Courtesy of what may seem to be an experimental and outlandish 3-D printing process, graduating seniors can now commercially order life-like miniature replicas of themselves as commemorative keepsakes.
A local startup called Twindom that was founded in 2013 by three UC Berkeley alumni — David Pastewka, Will Drevno and Richard Berwick — uses advanced multidimensional printing and scanning to offer customers the opportunity to create 3-D renditions of themselves in the medium of tabletop figurines.
The company recently expanded from its traditional cake-topper and family print repertoire to include graduation figurines and appeared at UC Berkeley’s 2014 graduation fair. Twindom has also struck a deal with the campus to allow the company to be at graduation selling its 3-D prints.
“We see this as the future of the photograph,” Berwick said.
The company evolved from Dreambox, which was introduced by the founders and alumnus Pavan Ravipati in spring 2013 as the first widely accessible 3-D printer on campus and offered affordable printing to students.
The process of creating a 3-D image begins either by taking many high-resolution photographs or by using a camera with a depth sensor of the object that will be printed. This only takes a few minutes. The printer then reads data from the scan to construct a multidimensional replica that consists of thinly layered sheets of plastic.
Both Berwick and Drevno think the scanning technology will progress to mobile phones in a few years when devices may have the ability to capture 3-D renderings.
“We’re looking forward to a world where capture is very easy,” Berwick said. “Twindom can be the platform where you create, maintain and modify your 3-D image.”
Twindom came into accidental existence last year when the founders were toying with the printer’s scanning abilities and decided to try scanning people for fun. Four hours later, their creations garnered $1,000 in revenue.
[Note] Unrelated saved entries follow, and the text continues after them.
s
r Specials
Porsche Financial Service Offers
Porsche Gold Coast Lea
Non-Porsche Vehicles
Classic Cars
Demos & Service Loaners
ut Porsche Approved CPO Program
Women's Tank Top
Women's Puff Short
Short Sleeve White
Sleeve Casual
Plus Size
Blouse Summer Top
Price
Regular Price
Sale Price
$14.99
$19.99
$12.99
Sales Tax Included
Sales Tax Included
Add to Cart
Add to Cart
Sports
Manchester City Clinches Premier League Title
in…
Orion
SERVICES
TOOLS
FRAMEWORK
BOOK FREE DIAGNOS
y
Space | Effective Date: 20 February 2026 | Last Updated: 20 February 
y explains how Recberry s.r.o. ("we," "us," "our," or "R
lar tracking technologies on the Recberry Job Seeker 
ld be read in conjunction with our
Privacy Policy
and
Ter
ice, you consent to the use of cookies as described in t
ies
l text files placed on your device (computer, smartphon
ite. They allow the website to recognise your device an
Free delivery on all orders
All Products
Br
“That was kind of a turning point where we said, ‘This is a product where we actually have people really excited, everyone’s willing to spend money,’ ” Berwick said.
However, UC Berkeley senior Libby Udelson was lukewarm toward the idea of purchasing a miniature version of herself.
“If it was funny enough, I would maybe buy it depending on the price or something to give to a friend or parent,” Udelson said. “But I don’t think I would spend money on it because I don’t even like getting portraits of myself — let alone a figurine.”
Ultimately, the company plans to develop a product with which customers can insert scans of themselves into whatever virtual environment they want and interact with other users.
“You could put yourself into ‘Dora the Explorer’ and watch your kid follow through the adventures,” Drevno said. “Maybe someday (you could) go to Amazon and see how you look in a certain clothing item.”